**Input material:**
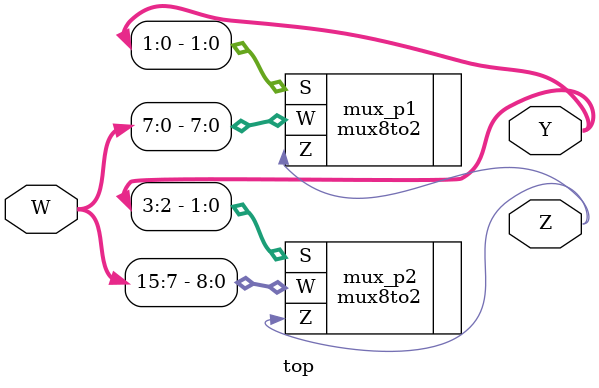
<source format=v>



module top (
  input [15:0] W,
  output [3:0] Y,
  output Z); 
  
  //Instancie aqui os componentes disponiveis para formar um codificador de 16x4

  mux8to2 mux_p1(.W(W[0:7]), .S(Y[0:1]), .Z(Z));
  mux8to2 mux_p2(.W(W[7:15]), .S(Y[2:3]), .Z(Z));

endmodule
</source>
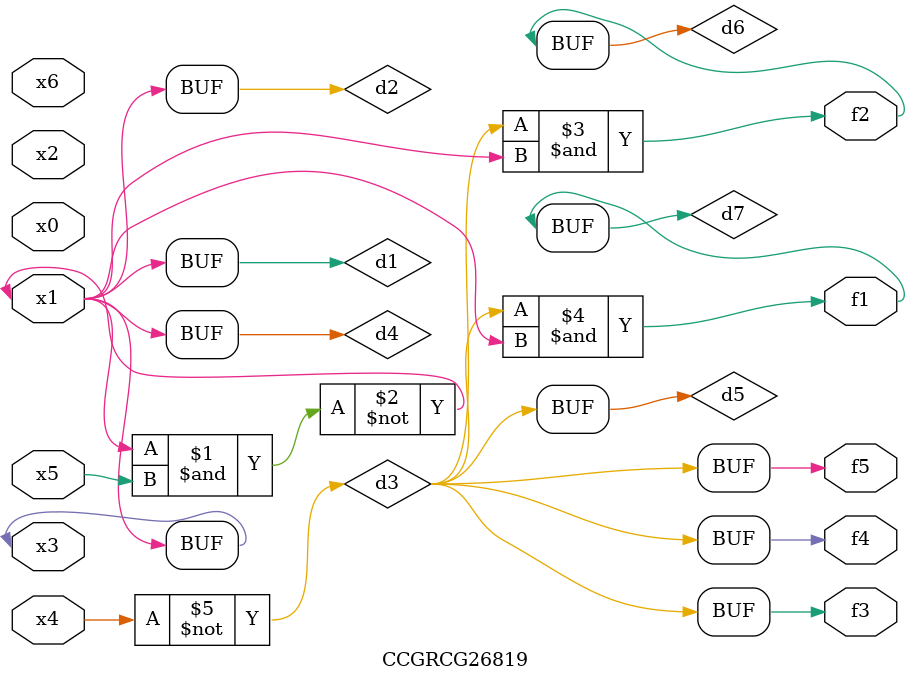
<source format=v>
module CCGRCG26819(
	input x0, x1, x2, x3, x4, x5, x6,
	output f1, f2, f3, f4, f5
);

	wire d1, d2, d3, d4, d5, d6, d7;

	buf (d1, x1, x3);
	nand (d2, x1, x5);
	not (d3, x4);
	buf (d4, d1, d2);
	buf (d5, d3);
	and (d6, d3, d4);
	and (d7, d3, d4);
	assign f1 = d7;
	assign f2 = d6;
	assign f3 = d5;
	assign f4 = d5;
	assign f5 = d5;
endmodule

</source>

**Instructions for the task:** Retype everything in the material word for word, minus pictures.

**Answer to this task:**
<source format=v>



module top (
  input [15:0] W,
  output [3:0] Y,
  output Z); 
  
  //Instancie aqui os componentes disponiveis para formar um codificador de 16x4

  mux8to2 mux_p1(.W(W[0:7]), .S(Y[0:1]), .Z(Z));
  mux8to2 mux_p2(.W(W[7:15]), .S(Y[2:3]), .Z(Z));

endmodule
</source>
<source format=v>
module CCGRCG26819(
	input x0, x1, x2, x3, x4, x5, x6,
	output f1, f2, f3, f4, f5
);

	wire d1, d2, d3, d4, d5, d6, d7;

	buf (d1, x1, x3);
	nand (d2, x1, x5);
	not (d3, x4);
	buf (d4, d1, d2);
	buf (d5, d3);
	and (d6, d3, d4);
	and (d7, d3, d4);
	assign f1 = d7;
	assign f2 = d6;
	assign f3 = d5;
	assign f4 = d5;
	assign f5 = d5;
endmodule

</source>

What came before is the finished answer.